BUFFALO, N.Y. — 2 On Your Side is investigating how much you are paying for the investigations into the alleged sexual harassment allegations against Gov. Andrew Cuomo.
One investigation is being overseen by the state Attorney General’s Office, the other is led by the state Assembly Judiciary Committee.
"I would think an investigation of this magnitude with this many complainants, this many potential witnesses, document discovery, I think you're looking four to six months out would be very optimistic," legal analyst Barry Covert said.
Thousands of dollars are spent every hour as attorneys for law firms outside state government investigate claims of sexual harassment against Gov. Andrew Cuomo.
There are two primary investigations going on – one overseen by the state Attorney General's Office – and the other an impeachment inquiry conducted by the Assembly Judiciary Committee and led by attorneys at Davis Polk & Wardwell.
According to a contract we've obtained through a public records request, top lawyers working for the committee are making $600 per hour. Paralegals are making $250 an hour, and the committee's investigation is capped at $250,000.

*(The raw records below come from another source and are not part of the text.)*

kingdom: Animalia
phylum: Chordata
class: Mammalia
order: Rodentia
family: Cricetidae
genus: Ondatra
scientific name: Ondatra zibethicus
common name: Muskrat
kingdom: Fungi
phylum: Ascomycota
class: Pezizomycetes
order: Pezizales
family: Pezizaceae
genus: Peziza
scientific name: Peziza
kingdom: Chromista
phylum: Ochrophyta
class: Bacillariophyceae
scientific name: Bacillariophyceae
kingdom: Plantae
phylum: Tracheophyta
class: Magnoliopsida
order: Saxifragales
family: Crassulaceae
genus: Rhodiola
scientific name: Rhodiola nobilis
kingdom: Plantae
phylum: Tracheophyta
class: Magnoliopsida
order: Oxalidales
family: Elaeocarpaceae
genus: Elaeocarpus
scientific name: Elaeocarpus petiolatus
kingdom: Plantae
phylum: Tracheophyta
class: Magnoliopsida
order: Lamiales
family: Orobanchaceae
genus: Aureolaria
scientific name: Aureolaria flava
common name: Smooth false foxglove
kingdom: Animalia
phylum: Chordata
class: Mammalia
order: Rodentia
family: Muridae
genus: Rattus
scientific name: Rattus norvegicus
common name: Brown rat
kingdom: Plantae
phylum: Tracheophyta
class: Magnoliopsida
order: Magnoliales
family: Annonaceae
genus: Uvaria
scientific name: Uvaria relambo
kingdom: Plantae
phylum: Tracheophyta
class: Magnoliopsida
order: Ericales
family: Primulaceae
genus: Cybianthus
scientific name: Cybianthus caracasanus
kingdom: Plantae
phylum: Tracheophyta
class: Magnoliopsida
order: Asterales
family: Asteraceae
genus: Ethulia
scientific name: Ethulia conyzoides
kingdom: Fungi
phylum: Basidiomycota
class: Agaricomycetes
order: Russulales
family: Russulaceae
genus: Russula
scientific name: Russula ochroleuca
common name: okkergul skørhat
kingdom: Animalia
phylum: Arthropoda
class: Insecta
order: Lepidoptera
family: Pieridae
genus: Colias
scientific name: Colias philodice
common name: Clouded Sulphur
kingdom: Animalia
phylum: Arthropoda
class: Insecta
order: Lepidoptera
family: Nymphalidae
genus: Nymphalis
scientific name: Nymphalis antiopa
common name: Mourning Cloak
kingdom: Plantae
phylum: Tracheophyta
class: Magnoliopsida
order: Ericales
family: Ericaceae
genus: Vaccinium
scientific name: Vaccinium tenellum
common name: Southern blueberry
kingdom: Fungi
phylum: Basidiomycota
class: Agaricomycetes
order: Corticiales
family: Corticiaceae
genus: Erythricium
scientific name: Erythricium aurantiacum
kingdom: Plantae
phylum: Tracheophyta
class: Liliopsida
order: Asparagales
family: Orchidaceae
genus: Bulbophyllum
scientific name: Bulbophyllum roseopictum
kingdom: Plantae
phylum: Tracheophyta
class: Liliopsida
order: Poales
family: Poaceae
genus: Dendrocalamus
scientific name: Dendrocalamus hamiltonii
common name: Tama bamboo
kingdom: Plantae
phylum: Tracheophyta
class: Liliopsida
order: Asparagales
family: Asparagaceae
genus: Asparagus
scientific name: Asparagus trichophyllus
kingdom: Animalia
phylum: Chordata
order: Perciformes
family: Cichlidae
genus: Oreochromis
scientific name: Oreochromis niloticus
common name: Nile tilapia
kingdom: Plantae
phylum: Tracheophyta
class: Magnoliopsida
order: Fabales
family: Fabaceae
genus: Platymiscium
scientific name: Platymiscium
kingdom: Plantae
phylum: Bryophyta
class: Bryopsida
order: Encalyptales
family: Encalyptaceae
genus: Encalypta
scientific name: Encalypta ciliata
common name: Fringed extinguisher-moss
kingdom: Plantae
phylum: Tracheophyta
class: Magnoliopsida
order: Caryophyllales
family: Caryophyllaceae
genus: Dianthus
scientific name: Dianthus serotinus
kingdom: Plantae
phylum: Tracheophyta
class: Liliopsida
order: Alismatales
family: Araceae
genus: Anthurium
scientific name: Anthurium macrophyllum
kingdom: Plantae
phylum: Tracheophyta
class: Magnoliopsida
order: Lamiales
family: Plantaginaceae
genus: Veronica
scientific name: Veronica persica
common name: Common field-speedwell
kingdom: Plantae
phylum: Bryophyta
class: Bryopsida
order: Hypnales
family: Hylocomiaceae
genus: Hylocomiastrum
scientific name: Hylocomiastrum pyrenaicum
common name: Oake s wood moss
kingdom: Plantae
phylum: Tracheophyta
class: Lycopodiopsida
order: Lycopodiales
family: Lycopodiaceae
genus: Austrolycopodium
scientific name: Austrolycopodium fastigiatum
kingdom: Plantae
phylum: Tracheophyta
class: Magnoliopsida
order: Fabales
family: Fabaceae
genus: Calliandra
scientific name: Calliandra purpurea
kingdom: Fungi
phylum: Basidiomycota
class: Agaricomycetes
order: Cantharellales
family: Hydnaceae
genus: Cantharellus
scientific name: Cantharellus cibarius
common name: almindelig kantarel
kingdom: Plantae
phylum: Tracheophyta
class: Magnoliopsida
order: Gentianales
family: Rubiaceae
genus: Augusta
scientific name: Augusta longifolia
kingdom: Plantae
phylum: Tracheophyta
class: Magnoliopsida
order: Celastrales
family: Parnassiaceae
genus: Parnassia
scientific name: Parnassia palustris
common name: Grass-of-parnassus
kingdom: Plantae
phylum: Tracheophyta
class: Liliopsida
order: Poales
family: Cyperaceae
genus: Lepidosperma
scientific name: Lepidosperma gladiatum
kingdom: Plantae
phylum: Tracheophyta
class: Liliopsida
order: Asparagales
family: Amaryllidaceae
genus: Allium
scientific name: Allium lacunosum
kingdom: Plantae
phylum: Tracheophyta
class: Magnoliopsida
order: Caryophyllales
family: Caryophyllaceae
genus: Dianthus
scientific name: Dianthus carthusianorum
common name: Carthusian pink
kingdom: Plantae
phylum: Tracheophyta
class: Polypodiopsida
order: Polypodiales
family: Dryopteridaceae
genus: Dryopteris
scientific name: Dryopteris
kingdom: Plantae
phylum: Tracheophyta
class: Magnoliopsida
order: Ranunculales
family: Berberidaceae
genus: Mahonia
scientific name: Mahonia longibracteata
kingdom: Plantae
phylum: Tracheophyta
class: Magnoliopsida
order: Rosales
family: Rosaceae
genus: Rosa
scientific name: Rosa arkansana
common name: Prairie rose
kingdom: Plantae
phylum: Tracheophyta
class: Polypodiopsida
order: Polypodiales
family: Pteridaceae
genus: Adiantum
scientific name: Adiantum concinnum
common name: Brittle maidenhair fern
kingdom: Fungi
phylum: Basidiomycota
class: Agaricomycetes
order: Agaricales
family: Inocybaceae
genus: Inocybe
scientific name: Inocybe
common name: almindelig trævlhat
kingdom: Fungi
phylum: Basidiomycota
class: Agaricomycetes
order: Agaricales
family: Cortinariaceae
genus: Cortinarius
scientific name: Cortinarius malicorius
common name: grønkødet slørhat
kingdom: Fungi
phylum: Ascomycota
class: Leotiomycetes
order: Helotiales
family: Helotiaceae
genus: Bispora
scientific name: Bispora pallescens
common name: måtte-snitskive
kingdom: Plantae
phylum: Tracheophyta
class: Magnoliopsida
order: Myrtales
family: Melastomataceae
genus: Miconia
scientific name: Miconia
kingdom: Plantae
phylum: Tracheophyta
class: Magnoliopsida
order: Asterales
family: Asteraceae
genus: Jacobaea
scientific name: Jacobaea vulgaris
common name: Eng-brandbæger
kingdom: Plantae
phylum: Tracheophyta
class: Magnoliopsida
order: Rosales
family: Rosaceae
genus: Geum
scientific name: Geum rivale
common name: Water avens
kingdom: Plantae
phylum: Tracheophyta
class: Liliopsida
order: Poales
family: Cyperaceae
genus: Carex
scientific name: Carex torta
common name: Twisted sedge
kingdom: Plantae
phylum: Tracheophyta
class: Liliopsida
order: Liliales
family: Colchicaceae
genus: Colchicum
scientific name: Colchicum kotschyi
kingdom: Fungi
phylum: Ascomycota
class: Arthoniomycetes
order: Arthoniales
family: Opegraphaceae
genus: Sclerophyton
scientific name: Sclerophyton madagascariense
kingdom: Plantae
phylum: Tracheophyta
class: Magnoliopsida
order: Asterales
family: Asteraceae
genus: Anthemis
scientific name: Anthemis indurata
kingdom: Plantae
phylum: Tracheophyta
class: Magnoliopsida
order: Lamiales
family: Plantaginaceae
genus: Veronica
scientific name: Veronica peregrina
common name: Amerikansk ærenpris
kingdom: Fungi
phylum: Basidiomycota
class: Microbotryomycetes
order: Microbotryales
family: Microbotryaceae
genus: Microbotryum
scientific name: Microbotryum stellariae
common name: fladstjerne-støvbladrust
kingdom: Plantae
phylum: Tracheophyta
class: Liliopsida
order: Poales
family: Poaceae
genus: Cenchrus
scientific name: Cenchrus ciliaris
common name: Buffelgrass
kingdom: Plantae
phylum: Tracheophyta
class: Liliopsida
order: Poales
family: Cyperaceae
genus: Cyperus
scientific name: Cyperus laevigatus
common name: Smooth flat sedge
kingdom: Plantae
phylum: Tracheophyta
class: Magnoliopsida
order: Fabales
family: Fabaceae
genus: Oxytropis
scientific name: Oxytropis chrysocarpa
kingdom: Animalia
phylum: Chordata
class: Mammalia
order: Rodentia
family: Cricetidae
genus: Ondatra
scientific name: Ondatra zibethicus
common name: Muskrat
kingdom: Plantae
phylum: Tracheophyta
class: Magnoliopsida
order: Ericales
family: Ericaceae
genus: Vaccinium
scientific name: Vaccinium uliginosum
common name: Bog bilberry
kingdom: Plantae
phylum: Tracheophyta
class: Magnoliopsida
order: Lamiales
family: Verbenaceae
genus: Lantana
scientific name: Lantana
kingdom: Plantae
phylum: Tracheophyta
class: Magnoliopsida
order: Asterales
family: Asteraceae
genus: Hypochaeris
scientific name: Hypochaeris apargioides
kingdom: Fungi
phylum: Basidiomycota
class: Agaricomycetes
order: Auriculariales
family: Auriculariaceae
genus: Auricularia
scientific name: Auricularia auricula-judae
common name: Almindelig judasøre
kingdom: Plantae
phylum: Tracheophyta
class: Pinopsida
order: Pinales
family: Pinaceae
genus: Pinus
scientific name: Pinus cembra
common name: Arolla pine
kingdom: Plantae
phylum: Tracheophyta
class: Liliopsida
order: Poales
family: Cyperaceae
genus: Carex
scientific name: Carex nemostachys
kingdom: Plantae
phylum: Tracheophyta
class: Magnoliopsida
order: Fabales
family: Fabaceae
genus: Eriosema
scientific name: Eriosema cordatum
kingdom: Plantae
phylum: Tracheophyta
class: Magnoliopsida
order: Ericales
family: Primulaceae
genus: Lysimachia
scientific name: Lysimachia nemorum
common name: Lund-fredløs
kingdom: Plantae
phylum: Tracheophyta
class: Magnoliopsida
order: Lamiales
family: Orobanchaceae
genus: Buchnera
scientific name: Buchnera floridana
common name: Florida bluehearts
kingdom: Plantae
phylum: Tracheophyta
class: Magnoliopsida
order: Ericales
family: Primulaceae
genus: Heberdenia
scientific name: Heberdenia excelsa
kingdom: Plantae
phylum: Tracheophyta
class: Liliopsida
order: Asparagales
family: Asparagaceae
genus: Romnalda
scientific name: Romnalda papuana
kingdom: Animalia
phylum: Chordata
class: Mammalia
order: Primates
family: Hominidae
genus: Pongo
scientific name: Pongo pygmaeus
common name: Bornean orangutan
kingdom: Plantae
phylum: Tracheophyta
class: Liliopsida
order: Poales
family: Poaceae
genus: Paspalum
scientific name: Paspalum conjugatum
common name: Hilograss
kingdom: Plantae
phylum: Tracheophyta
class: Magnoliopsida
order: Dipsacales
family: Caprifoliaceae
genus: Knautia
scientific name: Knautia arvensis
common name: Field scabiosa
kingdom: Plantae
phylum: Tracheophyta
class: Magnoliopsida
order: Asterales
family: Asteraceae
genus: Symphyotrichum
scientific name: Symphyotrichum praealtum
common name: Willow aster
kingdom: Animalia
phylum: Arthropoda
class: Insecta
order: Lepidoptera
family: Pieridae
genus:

"While that seems like a lot of money, that will be hit pretty quickly with a number of lawyers they'll be using and paralegals," Covert said.
This is on top of what we reported last month with top attorneys hired by the state Attorney General's Office making $750 per hour, which is actually a discounted rate. There is no cap on costs related to the AG's investigation.
We're hearing from a member of the Assembly Judiciary Committee on the status of its investigation.
"We are receiving information, and I have to be very careful, but what I can tell you is that we are doing our work very deliberately, taking this very, very seriously, and I'm hopeful that we will continue to move in an expedited manner," Assembly Member Michael Norris said.
Is Norris satisfied with the pace of the work on this task?
"I believe that we should be moving at relatively more quickly on the situation and meeting more often. Beyond that, that's all I can say at this point in time," Norris said.
There remain at least nine accusers who have publicly come forward with claims of sexual harassment against Governor Cuomo who has denied any wrongdoing.